Три элемента школы. Записки русского педагога - стр. 17
Но как это сделать? Перенести к нам целиком одну из психологических теорий Запада мы не могли, ибо сознавали односторонность каждой из них и что во всех них есть своя доля правды и ошибки, своя доля верных выводов из фактов и ни на чем не основанных фантазий. Мы пришли к убеждению, что все эти теории страдают теоретическою самонадеянностью, объясняя то, что еще нет возможности объяснить, ставя вредный призрак знания там, где следует сказать еще простое не знаю, строя головоломные и утлые мосты через неизведанные еще пропасти, на которые следовало просто только указать, и, словом, дают читателю за несколько верных и потому полезных знаний столько же, если не больше, ложных и потому вредных фантазий. Нам казалось, что все эти теоретические увлечения, совершенно необходимые в процессе образования науки, должны быть оставлены, когда приходится пользоваться результатами, добытыми наукою, для приложения их к практической деятельности. Теория может быть односторонняя, и эта односторонность ее даже бывает очень полезна, освещая особенно ту сторону предмета, которую другие оставляли в тени; но практика должна быть по возможности всесторонняя. «Идеи мирно уживаются в голове; но вещи тяжело сталкиваются в жизни», – говорит Шиллер, и если иам приходится не разрабатывать науку, а иметь дело с действительными предметами действительного мира, то часто мы бываем вынуждены поступаться своими теориями требованиям действительности, в уровень которой не выросла еще ни одна психологическая система. В педагогиках, написанных психологами, каковы педагогики Гербарта и Бенеке, мы часто с поразительной ясностью можем наблюдать это столкновение психологической теории с педагогической действительностью.
Сознавая все это, мы задумали изо всех известных нам психологических теорий взять только то, что казалось нам несомненным и фактически верным, снова проверить взятые факты внимательным и общедоступным самонаблюдением и анализом, дополнить новыми наблюдениями, если это где-нибудь окажется по нашим силам, оставить откровенные пробелы везде, где факты молчат, а если где, для группировки фактов и уяснения их, понадобится гипотеза, то, избрав наиболее распространенную и вероятную, отметить ее везде не как достоверный факт, а как гипотезу.

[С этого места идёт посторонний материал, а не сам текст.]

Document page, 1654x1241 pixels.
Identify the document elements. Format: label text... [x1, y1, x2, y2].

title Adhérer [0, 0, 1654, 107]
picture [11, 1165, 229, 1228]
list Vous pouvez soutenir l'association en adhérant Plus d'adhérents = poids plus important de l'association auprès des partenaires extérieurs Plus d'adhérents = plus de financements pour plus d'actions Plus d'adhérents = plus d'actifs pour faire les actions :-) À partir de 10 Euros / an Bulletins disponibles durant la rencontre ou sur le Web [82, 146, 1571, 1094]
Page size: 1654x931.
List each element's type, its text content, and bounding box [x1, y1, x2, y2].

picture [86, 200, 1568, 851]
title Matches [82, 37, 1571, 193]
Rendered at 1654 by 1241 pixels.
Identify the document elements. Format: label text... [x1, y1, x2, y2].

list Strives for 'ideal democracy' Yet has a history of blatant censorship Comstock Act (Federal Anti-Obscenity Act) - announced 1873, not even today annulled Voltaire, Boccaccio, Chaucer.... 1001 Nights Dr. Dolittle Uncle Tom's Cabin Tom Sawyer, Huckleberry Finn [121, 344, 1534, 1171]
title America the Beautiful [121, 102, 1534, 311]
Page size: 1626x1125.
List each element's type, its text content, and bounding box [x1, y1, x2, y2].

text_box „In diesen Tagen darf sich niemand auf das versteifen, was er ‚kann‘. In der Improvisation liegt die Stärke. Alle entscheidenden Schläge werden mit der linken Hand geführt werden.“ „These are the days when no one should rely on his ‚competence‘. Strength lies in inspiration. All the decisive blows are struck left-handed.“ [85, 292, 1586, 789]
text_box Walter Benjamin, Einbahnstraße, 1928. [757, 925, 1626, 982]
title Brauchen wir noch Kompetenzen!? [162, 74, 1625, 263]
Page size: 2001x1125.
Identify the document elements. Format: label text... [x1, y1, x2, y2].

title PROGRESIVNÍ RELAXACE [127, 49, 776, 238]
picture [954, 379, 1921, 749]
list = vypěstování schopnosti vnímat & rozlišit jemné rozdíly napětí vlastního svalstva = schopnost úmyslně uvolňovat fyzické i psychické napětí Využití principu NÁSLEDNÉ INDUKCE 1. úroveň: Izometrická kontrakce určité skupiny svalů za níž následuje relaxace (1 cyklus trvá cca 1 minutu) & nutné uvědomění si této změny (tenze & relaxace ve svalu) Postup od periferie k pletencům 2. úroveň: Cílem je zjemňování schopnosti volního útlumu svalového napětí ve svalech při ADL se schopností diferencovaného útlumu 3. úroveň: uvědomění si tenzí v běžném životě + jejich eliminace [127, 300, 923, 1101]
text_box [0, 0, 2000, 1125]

При всем этом мы полагали опираться на собственное сознание наших читателей – ultimum argumentum в психологии, перед которым бессильны всякие авторитеты, хотя бы они были озаглавлены громкими именами Аристотеля, Декарта, Бэкона, Локка. Из психических явлений мы полагали останавливаться преимущественно на тех, которые имеют большее значение для педагога, прибавить те из физиологических фактов, которые необходимы для уяснения психических, словом, мы тогда еще задумали и начали подготовлять «Педагогическую антропологию». Мы думали кончить этот труд года в два, но, отрываемые от наших занятий различными обстоятельствами, только теперь выпускаем в свет первый том, и то далеко не в том виде, который бы удовлетворял нас. Но что же делать? Может быть, если бы мы снова принялись его исправлять и перерабатывать, то никогда бы и не издали. Всякий дает, что может дать по своим силам и по своим обстоятельствам. Впрочем, мы рассчитываем на снисходительность читателя, если он вспомнит, что это первый труд в таком роде – первая попытка не только в нашей, но и в общей литературе, по крайней мере, насколько она нам известна: а первый блин всегда бывает комом; но без первого не будет второго.